Des scanners répétés d'enfants autistes âgés de 3 à 11 ans révèlent un sous-type possible de la condition, marqué par un cerveau plus gros que d'habitude. L'évolution peut être différente entre filles et garçons, et suivant la sévérité de l'autisme.

spectrumnews.org Traduction de "Big brain may mark subtype of autism"par Laura Dattaro / 27 novembre 2020

Les IRM montrent des changements au fil du temps © Avec l'aimable autorisation de Christine Wu Nordahl Les IRM montrent des changements au fil du temps © Avec l'aimable autorisation de Christine Wu Nordahl

Selon une nouvelle étude, les garçons autistes ayant un gros cerveau dans la petite enfance ont encore un gros cerveau à l'adolescence. Les filles autistes, elles aussi, ont un cerveau qui se développe différemment de celui de leurs camarades non autistes.

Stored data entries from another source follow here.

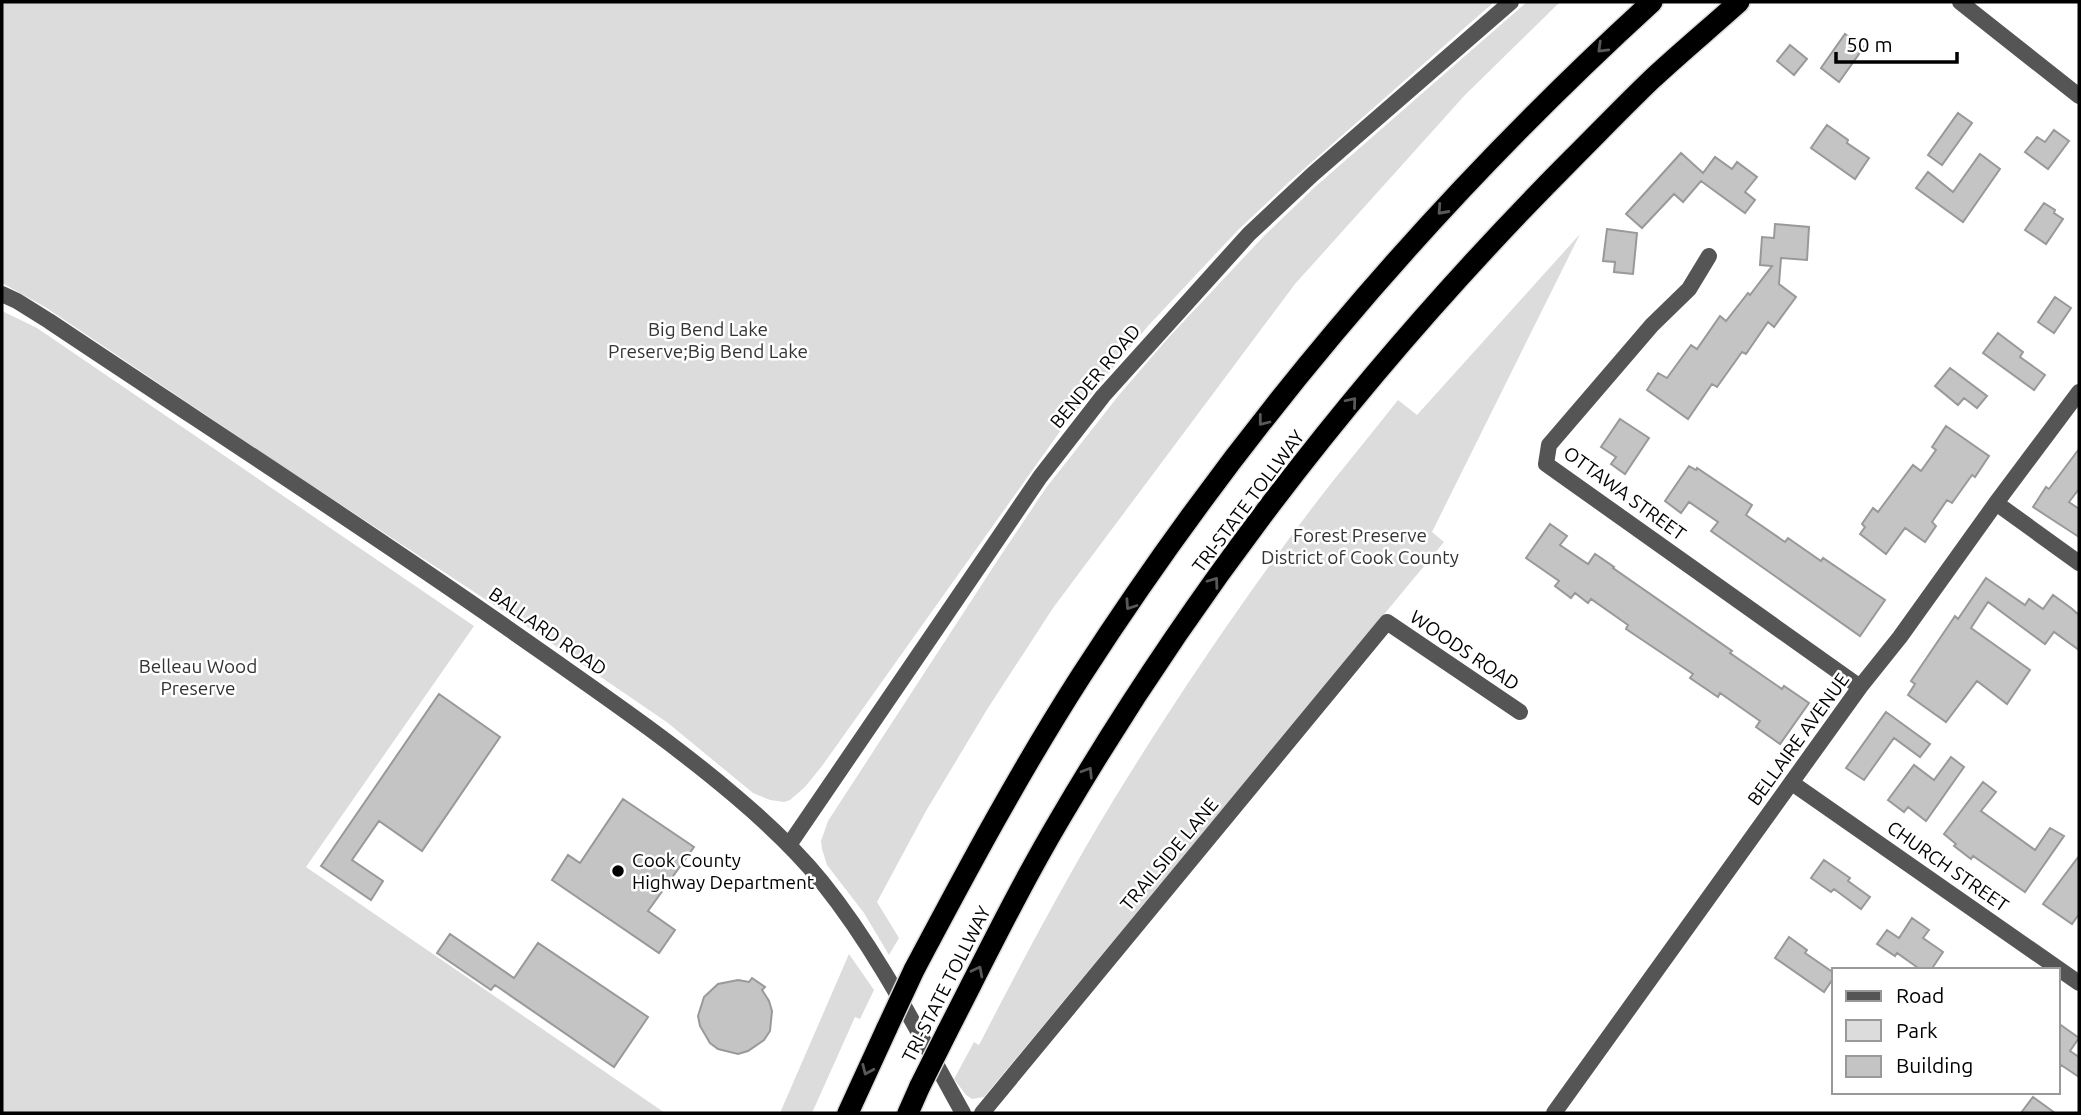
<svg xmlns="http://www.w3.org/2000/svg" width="2081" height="1115" font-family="Ubuntu,sans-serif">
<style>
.green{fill:#dcdcdc}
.building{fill:#c4c4c4;stroke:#999;stroke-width:2}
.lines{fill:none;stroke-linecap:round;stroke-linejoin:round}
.highway-casing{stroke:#dbdbdb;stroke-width:24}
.minor{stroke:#555;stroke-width:16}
.highway{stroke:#000;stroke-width:21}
.highway-bridge-casing{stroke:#dbdbdb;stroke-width:24;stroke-linecap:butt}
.highway-bridge{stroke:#000;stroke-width:21}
.oneway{stroke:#595959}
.poi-dot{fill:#000;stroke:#fff;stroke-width:2.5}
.labels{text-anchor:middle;stroke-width:5;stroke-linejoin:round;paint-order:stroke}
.park-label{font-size:19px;fill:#333;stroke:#fff}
.street-label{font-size:19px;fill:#000;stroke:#fff}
.poi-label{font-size:19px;fill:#000;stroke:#fff;text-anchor:start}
</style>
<rect width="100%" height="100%" fill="#fff"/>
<path class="green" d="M2,2H1494L1289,182L1237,231L1148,326L1061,430L822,766L805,787L790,800L784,802L770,800L753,793L668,723L538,634L273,460L45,307L2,283Z
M1527,2H1560L1465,95L1295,284L1053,608L988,708L926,811L877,902L899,938L889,955L864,913L827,865L822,849L821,841L828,821L1003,552L1046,488L1119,395L1169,337L1265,235L1315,187Z
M1580,234L1432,532L1444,542L984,1097L972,1099L966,1095L954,1079L974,1042L979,1045C1026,954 1074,863 1129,775C1186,684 1247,594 1312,508C1340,471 1370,436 1398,400L1417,415Z
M2,311L37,328L474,626L306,867L665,1113H2Z
M849,954L874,990L860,1019L855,1017L812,1113H780Z"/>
<path class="building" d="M1845,34L1864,47L1839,82L1821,68Z
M1790,45L1807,59L1794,75L1777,61Z
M1958,113L1972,123L1942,165L1928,155Z
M1827,125L1848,140L1847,143L1869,158L1855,179L1811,148Z
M2054,130L2069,141L2048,169L2025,152L2037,137L2045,142Z
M1681,153L1703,173L1715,157L1732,169L1737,162L1757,177L1745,192L1755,200L1745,213L1701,181L1683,202L1674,194L1642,228L1626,214Z
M1980,154L2000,169L1963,222L1916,188L1928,172L1953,192Z
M2044,203L2055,210L2054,213L2063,219L2046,244L2025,230Z
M1775,224L1809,227L1807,260L1781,258L1779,284L1796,297L1774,327L1768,322L1746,354L1742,352L1717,387L1712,384L1688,419L1647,390L1658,373L1667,378L1691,345L1697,349L1720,316L1726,321L1748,293L1750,295L1772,266L1760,265L1762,237L1774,238Z
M1607,229L1637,233L1633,274L1614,272L1615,262L1603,261Z
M2055,297L2071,308L2054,333L2038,322Z
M1998,333L2023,352L2020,357L2045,375L2034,390L1983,353Z
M1950,368L1987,396L1977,408L1964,398L1958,405L1935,386Z
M1620,419L1649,438L1625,474L1611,464L1616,457L1601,447Z
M1946,426L1989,456L1975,477L1972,475L1952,503L1947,500L1932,522L1936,526L1925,542L1905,528L1886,554L1860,534L1865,527L1862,524L1873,508L1878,512L1913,465L1921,471L1936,450L1932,447Z
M2079,449V489L2069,502L2079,509V537L2033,507L2046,487L2049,489Z
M1689,466L1696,470L1697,468L1752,505L1746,515L1785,542L1788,538L1821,561L1823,558L1885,600L1860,636L1711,531L1718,522L1689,502L1681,513L1665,501Z
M1550,524L1567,536L1560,545L1588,564L1595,554L1614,567L1613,568L1732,651L1730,653L1782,689L1784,686L1809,703L1780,744L1756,727L1760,721L1720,693L1718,697L1690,678L1693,674L1626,629L1628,625L1591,599L1588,603L1575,593L1571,598L1555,586L1559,581L1526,558Z
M1986,578L2025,605L2029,599L2043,609L2053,595L2071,608L2079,615V650L2054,632L2045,644L1988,602L1971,628L2030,670L2007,704L1977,681L1946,722L1908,695L1915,684L1911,681L1955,616L1958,619Z
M439,694L500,737L422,851L379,821L352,860L383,881L371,900L321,866Z
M1886,712L1930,744L1920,757L1894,738L1864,780L1846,768Z
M1951,757L1964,767L1926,821L1908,807L1904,812L1888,800L1914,765L1934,780Z
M1983,782L1996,792L1981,811L2035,850L2050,828L2064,836L2025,892L1973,856L1971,859L1954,846L1956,844L1944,834Z
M623,799L694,847L648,911L675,930L659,953L552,880L568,855L580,863Z
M2079,856V914L2072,924L2043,904Z
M1824,860L1850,878L1848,881L1870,897L1861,909L1834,889L1831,892L1811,878Z
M1912,918L1929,930L1923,938L1943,952L1931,970H1921L1897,953L1895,956L1877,944L1887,930L1899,938Z
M450,934L514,978L538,943L648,1017L614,1067L495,985L491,990L437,953Z
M1789,937L1807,950L1805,953L1834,973V977L1824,992L1775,958Z
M752,978L765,987L762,990L769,1001L772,1011L770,1031L764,1040L748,1051L738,1054L718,1049L710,1043L700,1026L698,1016L704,997L718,984L738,980L749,982Z
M2058,1023L2079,1038L2070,1051L2079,1057V1077L2061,1065L2058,1068Z
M2033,1097L2055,1113H2021Z"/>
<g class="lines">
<g class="highway-casing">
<path id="highway" d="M914,970C967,870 1020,771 1081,676C1241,428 1434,201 1652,2
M947,1032C984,960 1020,886 1061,817C1202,577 1376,356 1572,159C1598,133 1624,106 1651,80C1680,53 1710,28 1739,2
M848,1113L887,1028
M908,1113L920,1086"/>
</g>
<path class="minor" d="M1960,2L2079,96
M1709,256L1689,289L1652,325L1549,445L1546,464L1860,687
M2,294L17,301L49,321C215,432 383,540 546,655C610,700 674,744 734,795C766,822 796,850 822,882C879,953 919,1034 963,1113
M1996,503L2079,563
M1792,783L2079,983
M789,845L1040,477L1103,396L1249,234L1313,174L1511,2
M982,1113L1387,622L1520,712
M1554,1113L1860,687L1900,637L1996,503L2079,392"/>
<use href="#highway" class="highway"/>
<g class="highway-bridge-casing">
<path id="highway-bridge" d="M887,1028L914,970
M920,1086L947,1032"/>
</g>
<use href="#highway-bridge" class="highway-bridge"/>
</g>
<defs><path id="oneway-chevron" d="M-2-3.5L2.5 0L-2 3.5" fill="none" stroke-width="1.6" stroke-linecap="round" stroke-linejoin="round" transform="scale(1.75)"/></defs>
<g class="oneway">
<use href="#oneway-chevron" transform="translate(1602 48) rotate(136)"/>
<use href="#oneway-chevron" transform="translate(1442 210) rotate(132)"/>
<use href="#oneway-chevron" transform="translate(1352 402) rotate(-50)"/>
<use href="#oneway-chevron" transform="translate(1263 421) rotate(128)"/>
<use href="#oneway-chevron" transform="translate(1214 582) rotate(-54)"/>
<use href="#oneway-chevron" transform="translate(1130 605) rotate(124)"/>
<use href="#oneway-chevron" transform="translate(1088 772) rotate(-58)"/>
<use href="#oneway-chevron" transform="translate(978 971) rotate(-63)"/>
<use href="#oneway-chevron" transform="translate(867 1070) rotate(114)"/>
</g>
<circle class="poi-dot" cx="618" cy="871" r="7"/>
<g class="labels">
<g class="park-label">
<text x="708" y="336">Big Bend Lake<tspan x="708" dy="22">Preserve;Big Bend Lake</tspan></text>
<text x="1360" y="542">Forest Preserve<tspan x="1360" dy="22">District of Cook County</tspan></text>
<text x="198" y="673">Belleau Wood<tspan x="198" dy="22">Preserve</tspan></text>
</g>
<g class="street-label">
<text transform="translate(1095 376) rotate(-50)" y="7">BENDER ROAD</text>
<text transform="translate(1625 493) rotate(36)" y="7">OTTAWA STREET</text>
<text transform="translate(1248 501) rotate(-53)" y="7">TRI-STATE TOLLWAY</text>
<text transform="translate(548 631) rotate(35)" y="7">BALLARD ROAD</text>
<text transform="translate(1465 650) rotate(34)" y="7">WOODS ROAD</text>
<text transform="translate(1798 739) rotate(-54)" y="7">BELLAIRE AVENUE</text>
<text transform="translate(1169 854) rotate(-50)" y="7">TRAILSIDE LANE</text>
<text transform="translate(1948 866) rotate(35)" y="7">CHURCH STREET</text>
<text transform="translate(946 984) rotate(-63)" y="7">TRI-STATE TOLLWAY</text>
</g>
<g class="poi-label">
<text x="632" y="867">Cook County<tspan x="632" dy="22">Highway Department</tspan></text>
</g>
</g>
<rect width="2081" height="1115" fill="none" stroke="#000000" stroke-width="7"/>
<rect x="1832" y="968" width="228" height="126" fill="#ffffff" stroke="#999999" stroke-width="2"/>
<rect x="1846" y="991" width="35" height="10" fill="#555555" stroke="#999999" stroke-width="2"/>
<text x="1896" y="1003" font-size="21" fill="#000000">Road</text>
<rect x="1846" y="1020" width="35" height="21" fill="#dcdcdc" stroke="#999999" stroke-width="2"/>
<text x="1896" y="1038" font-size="21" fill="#000000">Park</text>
<rect x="1846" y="1056" width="35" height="21" fill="#c4c4c4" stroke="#999999" stroke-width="2"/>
<text x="1896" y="1073" font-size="21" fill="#000000">Building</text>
<path d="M1836 52v10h121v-10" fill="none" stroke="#000000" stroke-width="3.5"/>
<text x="1846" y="52" font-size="21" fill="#000000" stroke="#ffffff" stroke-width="5" paint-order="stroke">50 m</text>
</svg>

Ces résultats remettent en question l'idée ancienne selon laquelle l'hypertrophie du cerveau chez les autistes est temporaire.

Des études antérieures ont montré que les jeunes enfants autistes ont un cerveau plus volumineux que celui de leurs camarades non autistes, mais pas les personnes autistes plus âgées. Pour expliquer cette différence, les chercheurs ont supposé qu'un processus d'élagage suit la surcroissance cérébrale précoce.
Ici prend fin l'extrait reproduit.